NATO Secretary-General Anders Fogh Rasmussen gives a news conference May 20 to address the pull out in Afghanistan during the NATO Summit at McCormick Place in Chicago, Ill. Rasmussen will serve a fifth year at the helm of NATO. (Kevork Djansezian / Getty)
BRUSSELS— NATO chief Anders Fogh Rasmussen on Oct. 3 won a fifth year at the helm of the North Atlantic Treaty Organization, leaving him in place to help oversee a difficult withdrawal from Afghanistan.
“Following a process of consultations, Allies approved today Secretary General Anders Fogh Rasmussen’s fifth year in office, thus extending his mandate until July 31st 2014,” the alliance said in a statement.
Rasmussen, 59, served as Danish prime minister from 2001-2009 and is NATO’s 12th secretary-general.
The statement announcing the extension of his single four-year mandate said the allies would support Rasmussen “in his dedicated work to carry forward NATO’s tasks, missions and objectives, based on consensual allied decisions.”
The alliance, headquartered in Brussels, was set up in 1949 as the United States bolstered Western Europe at the onset of the Cold War with the then-communist Soviet Union Its now 28 member states vow to defend one another in case of external attack and in 2001, after the 9/11 attacks on the United States, NATO intervened to force the Taliban from Kabul as part of the global war on terror.
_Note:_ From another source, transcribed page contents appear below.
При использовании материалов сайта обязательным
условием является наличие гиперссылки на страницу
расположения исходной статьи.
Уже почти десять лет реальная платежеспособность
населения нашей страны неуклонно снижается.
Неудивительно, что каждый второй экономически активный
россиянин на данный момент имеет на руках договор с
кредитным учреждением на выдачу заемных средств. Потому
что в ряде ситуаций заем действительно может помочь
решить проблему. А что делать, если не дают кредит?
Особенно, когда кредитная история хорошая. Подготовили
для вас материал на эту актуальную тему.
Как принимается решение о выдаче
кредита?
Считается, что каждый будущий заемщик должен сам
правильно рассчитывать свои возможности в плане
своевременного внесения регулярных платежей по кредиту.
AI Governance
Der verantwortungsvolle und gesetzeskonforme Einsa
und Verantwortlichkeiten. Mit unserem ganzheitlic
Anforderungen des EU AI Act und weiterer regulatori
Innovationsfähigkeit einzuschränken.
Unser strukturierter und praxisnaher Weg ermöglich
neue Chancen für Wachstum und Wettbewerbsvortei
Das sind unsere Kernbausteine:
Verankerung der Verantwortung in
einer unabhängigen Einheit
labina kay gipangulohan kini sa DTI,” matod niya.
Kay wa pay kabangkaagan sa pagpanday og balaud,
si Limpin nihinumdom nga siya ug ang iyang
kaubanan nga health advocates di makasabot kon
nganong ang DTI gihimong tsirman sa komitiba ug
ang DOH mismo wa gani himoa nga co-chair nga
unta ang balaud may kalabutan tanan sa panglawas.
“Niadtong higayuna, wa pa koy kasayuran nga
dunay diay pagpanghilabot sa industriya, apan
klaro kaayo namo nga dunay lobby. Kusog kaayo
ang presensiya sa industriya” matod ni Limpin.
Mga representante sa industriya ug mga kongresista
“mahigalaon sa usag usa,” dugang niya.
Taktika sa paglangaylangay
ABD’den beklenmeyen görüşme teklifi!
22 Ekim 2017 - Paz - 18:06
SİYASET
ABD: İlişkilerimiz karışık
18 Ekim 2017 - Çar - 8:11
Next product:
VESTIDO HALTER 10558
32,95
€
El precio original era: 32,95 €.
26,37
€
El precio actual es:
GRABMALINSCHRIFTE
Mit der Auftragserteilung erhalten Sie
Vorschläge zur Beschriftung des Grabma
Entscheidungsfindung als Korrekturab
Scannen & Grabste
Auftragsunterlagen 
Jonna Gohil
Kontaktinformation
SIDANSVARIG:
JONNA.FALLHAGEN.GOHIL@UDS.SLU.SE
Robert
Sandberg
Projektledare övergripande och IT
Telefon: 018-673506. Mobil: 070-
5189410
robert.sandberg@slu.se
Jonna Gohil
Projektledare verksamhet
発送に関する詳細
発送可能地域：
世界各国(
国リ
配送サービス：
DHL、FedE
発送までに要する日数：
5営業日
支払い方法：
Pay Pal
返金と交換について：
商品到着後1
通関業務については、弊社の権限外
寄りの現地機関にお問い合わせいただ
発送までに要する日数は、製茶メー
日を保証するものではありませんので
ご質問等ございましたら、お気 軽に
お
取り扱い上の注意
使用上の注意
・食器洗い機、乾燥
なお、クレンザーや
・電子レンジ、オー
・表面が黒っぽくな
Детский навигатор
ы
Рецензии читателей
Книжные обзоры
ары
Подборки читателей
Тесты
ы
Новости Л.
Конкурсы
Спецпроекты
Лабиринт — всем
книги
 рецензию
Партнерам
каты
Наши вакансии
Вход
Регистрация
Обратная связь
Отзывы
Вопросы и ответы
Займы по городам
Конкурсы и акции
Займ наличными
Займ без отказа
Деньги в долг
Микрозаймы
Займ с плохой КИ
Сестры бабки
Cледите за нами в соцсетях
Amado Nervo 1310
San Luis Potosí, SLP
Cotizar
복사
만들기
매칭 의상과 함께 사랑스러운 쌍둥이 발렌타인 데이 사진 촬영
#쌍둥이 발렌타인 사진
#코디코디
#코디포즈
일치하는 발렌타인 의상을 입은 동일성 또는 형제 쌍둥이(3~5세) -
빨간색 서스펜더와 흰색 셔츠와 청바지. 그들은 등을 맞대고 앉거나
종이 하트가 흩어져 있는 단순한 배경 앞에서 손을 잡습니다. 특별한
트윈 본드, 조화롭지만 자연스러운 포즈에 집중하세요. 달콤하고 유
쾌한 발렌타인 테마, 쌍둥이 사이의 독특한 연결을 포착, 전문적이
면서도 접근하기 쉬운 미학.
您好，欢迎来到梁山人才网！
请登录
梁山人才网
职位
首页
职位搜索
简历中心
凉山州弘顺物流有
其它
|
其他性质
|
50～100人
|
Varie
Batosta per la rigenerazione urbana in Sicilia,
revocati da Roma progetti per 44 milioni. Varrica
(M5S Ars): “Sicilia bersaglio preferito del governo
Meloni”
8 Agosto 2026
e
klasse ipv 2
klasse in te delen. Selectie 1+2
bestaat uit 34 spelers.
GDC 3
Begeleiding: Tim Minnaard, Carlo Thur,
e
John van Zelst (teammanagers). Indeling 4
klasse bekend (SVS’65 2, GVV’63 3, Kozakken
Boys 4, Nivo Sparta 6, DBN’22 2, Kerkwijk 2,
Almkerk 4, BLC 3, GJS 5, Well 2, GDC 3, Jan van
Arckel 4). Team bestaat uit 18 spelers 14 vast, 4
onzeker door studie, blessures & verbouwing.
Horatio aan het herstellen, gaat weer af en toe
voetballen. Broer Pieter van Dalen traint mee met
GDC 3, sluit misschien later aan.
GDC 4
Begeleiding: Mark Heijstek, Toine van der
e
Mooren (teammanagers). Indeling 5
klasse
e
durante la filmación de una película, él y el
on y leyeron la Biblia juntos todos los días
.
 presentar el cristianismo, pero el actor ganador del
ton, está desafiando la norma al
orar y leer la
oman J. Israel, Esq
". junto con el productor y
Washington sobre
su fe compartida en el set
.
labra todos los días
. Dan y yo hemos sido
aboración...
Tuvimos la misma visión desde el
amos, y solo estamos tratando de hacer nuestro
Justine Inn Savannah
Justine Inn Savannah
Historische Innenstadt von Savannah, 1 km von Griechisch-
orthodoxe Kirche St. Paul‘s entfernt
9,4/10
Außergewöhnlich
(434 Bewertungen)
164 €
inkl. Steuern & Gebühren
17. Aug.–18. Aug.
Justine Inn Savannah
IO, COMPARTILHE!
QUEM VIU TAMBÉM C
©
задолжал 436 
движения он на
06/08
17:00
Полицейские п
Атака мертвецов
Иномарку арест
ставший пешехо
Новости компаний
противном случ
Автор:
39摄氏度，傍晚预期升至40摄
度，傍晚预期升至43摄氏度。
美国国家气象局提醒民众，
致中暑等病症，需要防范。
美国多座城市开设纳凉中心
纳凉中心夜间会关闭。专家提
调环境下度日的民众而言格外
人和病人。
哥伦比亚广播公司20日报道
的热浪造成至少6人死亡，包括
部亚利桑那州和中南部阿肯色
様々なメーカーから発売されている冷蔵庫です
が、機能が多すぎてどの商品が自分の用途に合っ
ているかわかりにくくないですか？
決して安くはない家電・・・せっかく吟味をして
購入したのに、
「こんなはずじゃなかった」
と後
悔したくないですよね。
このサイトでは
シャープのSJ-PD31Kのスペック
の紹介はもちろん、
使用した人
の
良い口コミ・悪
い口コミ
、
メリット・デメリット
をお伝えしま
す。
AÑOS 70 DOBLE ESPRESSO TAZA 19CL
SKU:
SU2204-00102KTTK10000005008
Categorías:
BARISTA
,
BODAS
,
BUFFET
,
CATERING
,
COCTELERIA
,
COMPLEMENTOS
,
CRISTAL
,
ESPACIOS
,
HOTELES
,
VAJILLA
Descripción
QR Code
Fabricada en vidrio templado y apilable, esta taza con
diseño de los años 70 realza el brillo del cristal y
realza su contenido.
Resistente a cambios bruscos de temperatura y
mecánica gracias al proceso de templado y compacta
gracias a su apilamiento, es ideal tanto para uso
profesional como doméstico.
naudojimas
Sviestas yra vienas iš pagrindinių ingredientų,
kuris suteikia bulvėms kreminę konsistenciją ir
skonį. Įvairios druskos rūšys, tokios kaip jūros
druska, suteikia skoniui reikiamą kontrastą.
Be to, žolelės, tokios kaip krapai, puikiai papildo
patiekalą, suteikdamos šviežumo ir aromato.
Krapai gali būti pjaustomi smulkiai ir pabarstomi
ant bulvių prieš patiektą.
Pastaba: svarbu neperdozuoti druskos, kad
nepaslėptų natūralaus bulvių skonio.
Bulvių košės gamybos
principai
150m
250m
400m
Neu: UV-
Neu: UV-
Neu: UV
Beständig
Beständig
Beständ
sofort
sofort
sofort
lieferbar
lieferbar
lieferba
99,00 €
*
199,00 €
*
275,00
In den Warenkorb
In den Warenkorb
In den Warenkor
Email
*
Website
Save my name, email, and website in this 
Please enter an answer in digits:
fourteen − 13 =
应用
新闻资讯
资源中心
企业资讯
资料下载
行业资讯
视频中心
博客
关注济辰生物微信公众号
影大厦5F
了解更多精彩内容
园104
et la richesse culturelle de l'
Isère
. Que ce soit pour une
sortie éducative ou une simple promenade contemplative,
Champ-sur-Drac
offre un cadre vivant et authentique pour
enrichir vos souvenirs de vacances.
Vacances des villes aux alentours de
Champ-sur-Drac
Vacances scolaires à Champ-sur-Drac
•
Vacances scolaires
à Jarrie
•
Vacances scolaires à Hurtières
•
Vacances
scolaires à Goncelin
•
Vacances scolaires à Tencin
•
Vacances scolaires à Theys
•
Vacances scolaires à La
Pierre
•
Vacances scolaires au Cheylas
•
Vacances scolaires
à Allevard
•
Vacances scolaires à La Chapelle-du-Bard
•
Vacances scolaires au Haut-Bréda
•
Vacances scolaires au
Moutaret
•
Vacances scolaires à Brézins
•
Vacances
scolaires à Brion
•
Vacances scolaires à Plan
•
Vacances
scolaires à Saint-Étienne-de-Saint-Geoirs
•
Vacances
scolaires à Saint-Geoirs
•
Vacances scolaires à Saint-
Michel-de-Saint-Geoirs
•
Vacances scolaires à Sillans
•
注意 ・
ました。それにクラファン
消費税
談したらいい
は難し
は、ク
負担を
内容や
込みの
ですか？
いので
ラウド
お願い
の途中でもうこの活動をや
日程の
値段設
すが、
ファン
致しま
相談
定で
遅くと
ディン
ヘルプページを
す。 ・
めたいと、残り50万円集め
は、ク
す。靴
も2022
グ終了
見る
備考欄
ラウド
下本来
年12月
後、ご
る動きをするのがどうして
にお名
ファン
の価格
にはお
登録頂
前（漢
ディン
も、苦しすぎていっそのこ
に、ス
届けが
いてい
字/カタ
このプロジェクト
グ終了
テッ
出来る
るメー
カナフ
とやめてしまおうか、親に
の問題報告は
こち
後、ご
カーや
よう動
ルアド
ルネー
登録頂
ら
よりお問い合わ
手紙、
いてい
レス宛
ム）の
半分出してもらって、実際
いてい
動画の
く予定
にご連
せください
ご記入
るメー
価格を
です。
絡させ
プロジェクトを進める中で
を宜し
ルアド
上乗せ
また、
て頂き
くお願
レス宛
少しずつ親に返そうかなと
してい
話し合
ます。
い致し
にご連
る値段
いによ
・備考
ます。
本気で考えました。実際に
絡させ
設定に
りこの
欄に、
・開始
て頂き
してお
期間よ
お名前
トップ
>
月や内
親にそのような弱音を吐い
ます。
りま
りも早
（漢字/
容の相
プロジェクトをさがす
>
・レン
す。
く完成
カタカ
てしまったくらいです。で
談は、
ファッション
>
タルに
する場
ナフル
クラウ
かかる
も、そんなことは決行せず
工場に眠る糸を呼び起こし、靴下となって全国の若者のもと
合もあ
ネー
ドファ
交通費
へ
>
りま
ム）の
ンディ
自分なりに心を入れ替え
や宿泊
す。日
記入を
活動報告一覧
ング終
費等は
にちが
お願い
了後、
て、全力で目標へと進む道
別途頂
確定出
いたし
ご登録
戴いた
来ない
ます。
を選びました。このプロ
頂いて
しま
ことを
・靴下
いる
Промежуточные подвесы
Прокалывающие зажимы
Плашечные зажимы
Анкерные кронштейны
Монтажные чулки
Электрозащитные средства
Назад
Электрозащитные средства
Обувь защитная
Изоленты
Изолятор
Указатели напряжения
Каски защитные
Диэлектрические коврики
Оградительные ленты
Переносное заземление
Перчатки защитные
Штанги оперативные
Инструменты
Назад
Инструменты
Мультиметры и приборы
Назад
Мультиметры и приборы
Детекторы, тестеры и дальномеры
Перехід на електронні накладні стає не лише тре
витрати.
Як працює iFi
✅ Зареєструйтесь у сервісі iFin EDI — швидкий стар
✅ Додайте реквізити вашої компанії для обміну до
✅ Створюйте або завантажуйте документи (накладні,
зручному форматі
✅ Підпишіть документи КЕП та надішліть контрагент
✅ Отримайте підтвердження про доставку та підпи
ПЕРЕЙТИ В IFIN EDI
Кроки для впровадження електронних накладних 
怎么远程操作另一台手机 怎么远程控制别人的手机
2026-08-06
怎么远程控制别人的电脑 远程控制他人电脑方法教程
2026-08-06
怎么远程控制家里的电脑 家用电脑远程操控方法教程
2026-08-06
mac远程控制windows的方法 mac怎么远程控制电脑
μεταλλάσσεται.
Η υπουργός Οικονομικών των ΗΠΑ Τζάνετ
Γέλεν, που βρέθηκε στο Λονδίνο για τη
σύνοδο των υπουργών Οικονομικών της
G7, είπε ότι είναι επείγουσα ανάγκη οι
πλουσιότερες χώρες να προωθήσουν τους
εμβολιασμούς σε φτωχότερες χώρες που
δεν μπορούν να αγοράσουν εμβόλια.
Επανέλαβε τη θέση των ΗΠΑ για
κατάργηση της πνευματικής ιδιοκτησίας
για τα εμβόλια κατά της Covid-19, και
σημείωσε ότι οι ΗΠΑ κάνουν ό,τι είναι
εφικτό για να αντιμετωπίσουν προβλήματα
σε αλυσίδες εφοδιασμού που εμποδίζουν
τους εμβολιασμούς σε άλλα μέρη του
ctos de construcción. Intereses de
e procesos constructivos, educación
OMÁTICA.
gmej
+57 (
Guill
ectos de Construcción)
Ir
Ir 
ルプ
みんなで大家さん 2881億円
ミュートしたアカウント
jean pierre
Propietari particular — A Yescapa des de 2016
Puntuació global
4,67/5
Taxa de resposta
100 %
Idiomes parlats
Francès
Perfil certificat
It had been expected that Rasmussen would get an extension as NATO prepares for the difficult process of handing over security responsibility to Kabul and withdrawing from Afghanistan by 2014.
On Oct. 1, the secretary-general said he would finalize next year the main lines of NATO’s future mission in Afghanistan so as to be well prepared for the withdrawal and handover.
NATO defense ministers will meet in Brussels next week to discuss the alliance’s role in Afghanistan after 2014, which will likely focus on training, advice and assistance.
NATO heads agreed in May at a Chicago summit to launch an assistance mission post-2014.